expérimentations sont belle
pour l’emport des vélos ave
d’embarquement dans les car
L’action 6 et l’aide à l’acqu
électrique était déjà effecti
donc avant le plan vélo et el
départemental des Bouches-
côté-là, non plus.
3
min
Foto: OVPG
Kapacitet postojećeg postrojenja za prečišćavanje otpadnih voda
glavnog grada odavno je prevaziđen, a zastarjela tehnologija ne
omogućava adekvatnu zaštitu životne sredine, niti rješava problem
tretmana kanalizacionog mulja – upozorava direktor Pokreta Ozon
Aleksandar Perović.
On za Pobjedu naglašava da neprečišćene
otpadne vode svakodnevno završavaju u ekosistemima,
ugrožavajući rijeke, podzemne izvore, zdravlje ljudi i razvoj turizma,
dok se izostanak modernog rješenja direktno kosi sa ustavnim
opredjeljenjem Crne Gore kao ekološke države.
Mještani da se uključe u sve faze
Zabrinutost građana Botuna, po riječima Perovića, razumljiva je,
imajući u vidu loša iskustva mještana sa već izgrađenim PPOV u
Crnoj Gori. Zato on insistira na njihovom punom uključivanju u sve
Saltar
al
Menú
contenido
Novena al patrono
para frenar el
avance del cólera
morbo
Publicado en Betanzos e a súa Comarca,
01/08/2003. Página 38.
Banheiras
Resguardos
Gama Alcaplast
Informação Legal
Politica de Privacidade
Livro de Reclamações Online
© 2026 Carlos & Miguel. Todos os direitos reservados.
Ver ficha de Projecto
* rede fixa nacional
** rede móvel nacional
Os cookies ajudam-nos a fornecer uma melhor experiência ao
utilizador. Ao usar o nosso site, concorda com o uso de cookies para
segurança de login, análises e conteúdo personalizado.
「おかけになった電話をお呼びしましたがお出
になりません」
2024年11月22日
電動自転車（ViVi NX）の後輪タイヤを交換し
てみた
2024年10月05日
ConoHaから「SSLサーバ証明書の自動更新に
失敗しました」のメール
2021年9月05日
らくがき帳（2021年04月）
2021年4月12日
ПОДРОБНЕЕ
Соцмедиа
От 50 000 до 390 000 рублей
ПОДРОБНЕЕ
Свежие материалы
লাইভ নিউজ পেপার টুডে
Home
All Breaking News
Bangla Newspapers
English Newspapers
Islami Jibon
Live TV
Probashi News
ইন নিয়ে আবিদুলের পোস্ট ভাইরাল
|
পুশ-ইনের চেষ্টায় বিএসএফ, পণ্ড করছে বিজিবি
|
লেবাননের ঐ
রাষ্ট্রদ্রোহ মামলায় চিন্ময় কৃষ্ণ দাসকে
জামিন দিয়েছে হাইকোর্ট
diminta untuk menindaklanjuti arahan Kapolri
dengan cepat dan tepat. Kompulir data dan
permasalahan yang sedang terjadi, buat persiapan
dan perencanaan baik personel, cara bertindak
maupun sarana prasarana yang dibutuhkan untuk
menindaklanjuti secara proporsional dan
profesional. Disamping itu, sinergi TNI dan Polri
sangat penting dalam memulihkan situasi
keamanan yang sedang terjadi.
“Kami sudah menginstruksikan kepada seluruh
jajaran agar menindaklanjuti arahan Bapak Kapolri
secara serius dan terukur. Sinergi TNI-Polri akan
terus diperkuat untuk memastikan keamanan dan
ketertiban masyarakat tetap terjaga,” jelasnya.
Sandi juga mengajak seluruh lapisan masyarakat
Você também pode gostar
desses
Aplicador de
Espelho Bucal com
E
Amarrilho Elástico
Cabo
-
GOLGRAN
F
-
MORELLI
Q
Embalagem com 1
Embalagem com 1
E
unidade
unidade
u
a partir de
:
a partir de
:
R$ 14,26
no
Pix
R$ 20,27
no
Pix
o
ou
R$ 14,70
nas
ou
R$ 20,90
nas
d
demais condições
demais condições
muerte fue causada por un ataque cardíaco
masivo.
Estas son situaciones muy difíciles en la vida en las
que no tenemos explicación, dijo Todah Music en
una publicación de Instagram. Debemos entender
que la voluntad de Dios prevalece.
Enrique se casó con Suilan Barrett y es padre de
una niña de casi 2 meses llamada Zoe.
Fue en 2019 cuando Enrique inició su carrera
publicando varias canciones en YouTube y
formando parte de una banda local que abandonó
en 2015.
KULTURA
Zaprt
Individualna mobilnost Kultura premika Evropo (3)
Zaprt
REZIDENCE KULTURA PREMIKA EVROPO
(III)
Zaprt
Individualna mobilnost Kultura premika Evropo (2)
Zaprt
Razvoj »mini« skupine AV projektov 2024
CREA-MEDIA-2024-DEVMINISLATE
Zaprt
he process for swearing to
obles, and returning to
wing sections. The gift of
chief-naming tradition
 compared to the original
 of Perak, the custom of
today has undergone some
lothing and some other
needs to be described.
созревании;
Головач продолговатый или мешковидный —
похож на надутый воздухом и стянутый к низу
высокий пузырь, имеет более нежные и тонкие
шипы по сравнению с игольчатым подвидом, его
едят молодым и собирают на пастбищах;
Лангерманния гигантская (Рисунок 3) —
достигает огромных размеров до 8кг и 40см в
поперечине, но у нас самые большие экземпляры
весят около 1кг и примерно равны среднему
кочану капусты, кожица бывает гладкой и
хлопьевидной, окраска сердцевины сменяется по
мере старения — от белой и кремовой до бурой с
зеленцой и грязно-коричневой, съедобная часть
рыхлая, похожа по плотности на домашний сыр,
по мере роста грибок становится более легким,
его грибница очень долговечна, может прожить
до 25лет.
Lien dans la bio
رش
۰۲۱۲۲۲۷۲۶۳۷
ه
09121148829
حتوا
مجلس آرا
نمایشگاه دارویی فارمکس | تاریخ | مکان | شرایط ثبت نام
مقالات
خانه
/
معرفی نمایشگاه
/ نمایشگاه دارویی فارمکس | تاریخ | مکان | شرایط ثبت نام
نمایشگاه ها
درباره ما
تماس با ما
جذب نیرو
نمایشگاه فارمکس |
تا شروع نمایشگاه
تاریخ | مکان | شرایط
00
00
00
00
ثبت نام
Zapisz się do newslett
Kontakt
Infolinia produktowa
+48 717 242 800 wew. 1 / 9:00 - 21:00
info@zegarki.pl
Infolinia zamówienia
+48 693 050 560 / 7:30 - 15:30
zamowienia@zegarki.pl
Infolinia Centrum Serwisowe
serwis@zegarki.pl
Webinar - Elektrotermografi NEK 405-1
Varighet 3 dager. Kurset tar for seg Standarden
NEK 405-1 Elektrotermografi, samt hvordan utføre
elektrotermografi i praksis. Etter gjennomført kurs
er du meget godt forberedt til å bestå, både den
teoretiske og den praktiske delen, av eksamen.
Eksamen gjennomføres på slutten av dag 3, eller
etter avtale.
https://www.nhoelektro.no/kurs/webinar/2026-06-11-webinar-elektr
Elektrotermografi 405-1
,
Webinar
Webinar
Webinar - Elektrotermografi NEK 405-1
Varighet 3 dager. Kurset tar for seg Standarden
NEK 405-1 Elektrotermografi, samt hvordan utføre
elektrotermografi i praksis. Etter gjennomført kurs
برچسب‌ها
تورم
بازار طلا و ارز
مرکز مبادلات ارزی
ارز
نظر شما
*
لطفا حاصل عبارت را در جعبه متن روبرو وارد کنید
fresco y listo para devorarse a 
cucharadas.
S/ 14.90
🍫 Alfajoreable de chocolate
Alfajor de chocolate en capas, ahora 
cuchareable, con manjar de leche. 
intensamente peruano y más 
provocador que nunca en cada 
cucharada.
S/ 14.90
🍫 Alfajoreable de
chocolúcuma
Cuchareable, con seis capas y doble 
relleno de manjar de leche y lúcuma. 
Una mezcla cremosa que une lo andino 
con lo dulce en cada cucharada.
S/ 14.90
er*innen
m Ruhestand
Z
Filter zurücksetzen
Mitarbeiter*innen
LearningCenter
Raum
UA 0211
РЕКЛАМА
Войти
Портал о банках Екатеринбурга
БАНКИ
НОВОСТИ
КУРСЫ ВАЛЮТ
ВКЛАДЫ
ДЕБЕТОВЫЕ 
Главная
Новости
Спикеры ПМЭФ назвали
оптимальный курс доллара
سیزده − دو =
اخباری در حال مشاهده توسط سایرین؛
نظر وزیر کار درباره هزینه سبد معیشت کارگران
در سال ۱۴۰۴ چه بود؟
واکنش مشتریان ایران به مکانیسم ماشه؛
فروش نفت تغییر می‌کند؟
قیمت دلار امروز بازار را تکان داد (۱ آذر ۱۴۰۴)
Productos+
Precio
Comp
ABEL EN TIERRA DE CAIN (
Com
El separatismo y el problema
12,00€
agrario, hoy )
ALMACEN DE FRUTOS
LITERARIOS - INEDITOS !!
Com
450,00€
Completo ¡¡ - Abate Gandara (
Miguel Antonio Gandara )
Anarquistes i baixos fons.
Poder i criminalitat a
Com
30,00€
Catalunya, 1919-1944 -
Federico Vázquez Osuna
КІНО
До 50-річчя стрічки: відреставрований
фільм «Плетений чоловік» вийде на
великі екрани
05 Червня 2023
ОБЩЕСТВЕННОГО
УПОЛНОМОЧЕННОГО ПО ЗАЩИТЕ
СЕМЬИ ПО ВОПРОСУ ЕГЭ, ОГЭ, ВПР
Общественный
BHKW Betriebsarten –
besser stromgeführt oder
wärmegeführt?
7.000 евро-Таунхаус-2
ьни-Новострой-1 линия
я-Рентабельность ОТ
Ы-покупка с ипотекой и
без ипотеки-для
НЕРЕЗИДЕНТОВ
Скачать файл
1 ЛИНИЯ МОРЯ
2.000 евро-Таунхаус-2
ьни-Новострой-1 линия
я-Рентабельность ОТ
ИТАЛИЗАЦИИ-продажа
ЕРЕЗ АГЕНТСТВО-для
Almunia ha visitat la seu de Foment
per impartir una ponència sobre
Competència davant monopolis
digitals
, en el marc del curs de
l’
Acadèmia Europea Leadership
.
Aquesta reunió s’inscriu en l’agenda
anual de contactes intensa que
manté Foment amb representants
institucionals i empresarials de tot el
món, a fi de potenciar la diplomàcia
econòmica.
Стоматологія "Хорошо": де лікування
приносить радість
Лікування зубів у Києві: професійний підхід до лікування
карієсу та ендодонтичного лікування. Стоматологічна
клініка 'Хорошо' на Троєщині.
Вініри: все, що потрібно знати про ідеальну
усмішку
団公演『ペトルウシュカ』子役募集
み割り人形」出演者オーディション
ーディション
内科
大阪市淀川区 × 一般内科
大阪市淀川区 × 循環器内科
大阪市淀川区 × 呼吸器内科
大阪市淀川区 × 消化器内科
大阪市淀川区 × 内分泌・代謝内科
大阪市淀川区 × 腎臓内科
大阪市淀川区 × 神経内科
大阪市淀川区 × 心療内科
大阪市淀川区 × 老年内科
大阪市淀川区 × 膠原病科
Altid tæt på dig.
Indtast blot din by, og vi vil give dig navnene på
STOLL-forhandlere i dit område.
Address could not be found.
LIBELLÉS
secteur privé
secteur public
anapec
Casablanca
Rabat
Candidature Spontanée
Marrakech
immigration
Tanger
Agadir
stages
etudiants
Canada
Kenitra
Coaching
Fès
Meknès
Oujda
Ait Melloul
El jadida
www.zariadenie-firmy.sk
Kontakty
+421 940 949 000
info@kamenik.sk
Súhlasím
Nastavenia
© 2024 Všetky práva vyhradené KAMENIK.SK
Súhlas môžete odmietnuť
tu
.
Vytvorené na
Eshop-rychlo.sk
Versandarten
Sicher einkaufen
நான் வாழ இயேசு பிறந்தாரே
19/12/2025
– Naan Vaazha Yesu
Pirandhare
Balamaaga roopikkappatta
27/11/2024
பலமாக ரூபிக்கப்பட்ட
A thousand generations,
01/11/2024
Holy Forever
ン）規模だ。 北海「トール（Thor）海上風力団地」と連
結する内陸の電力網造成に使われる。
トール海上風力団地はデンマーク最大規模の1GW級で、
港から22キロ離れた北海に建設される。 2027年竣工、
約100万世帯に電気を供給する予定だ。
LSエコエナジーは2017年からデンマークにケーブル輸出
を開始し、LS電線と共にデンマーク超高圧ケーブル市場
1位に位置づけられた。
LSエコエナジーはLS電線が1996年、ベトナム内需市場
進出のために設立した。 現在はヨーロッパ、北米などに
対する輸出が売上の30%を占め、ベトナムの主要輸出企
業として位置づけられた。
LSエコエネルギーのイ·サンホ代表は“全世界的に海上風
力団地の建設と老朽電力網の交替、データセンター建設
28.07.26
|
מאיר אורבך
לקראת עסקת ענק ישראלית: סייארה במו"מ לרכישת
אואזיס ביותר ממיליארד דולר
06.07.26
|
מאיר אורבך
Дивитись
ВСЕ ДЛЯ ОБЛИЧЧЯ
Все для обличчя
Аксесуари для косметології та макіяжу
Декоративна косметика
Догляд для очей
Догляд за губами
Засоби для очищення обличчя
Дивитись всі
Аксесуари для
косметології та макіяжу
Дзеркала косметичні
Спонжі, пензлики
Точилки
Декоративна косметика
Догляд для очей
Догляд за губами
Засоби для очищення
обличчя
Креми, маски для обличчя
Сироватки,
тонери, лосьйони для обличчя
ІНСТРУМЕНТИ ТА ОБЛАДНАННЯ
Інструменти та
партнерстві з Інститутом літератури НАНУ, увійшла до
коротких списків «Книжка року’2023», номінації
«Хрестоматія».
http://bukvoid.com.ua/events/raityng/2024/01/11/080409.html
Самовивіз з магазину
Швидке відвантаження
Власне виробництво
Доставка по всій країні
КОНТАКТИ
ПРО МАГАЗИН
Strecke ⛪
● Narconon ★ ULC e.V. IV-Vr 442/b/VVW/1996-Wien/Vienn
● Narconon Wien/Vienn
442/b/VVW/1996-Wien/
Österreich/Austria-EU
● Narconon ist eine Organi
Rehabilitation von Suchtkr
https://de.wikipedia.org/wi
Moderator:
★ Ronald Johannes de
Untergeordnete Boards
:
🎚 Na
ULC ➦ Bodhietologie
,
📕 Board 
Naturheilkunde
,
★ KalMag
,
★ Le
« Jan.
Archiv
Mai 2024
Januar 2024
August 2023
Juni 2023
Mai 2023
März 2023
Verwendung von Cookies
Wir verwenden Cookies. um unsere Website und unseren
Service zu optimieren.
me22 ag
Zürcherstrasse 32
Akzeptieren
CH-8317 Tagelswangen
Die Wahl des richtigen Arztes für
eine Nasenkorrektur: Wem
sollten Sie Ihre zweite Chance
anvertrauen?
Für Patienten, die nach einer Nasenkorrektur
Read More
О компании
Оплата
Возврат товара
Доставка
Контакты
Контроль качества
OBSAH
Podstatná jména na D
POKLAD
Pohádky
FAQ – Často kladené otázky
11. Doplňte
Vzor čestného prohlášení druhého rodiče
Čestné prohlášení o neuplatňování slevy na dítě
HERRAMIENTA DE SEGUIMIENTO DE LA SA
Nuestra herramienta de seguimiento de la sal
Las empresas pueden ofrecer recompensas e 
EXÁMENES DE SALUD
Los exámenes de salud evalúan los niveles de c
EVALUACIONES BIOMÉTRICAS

----

◆ Task to complete
Reproduce the data from its first line through the line containing "Livro de Reclamações Online", including that line, with "Resguardos" replaced by "Cabines de duche" and everything else left unchanged.

◆ Answer for the task
expérimentations sont belle
pour l’emport des vélos ave
d’embarquement dans les car
L’action 6 et l’aide à l’acqu
électrique était déjà effecti
donc avant le plan vélo et el
départemental des Bouches-
côté-là, non plus.
3
min
Foto: OVPG
Kapacitet postojećeg postrojenja za prečišćavanje otpadnih voda
glavnog grada odavno je prevaziđen, a zastarjela tehnologija ne
omogućava adekvatnu zaštitu životne sredine, niti rješava problem
tretmana kanalizacionog mulja – upozorava direktor Pokreta Ozon
Aleksandar Perović.
On za Pobjedu naglašava da neprečišćene
otpadne vode svakodnevno završavaju u ekosistemima,
ugrožavajući rijeke, podzemne izvore, zdravlje ljudi i razvoj turizma,
dok se izostanak modernog rješenja direktno kosi sa ustavnim
opredjeljenjem Crne Gore kao ekološke države.
Mještani da se uključe u sve faze
Zabrinutost građana Botuna, po riječima Perovića, razumljiva je,
imajući u vidu loša iskustva mještana sa već izgrađenim PPOV u
Crnoj Gori. Zato on insistira na njihovom punom uključivanju u sve
Saltar
al
Menú
contenido
Novena al patrono
para frenar el
avance del cólera
morbo
Publicado en Betanzos e a súa Comarca,
01/08/2003. Página 38.
Banheiras
Cabines de duche
Gama Alcaplast
Informação Legal
Politica de Privacidade
Livro de Reclamações Online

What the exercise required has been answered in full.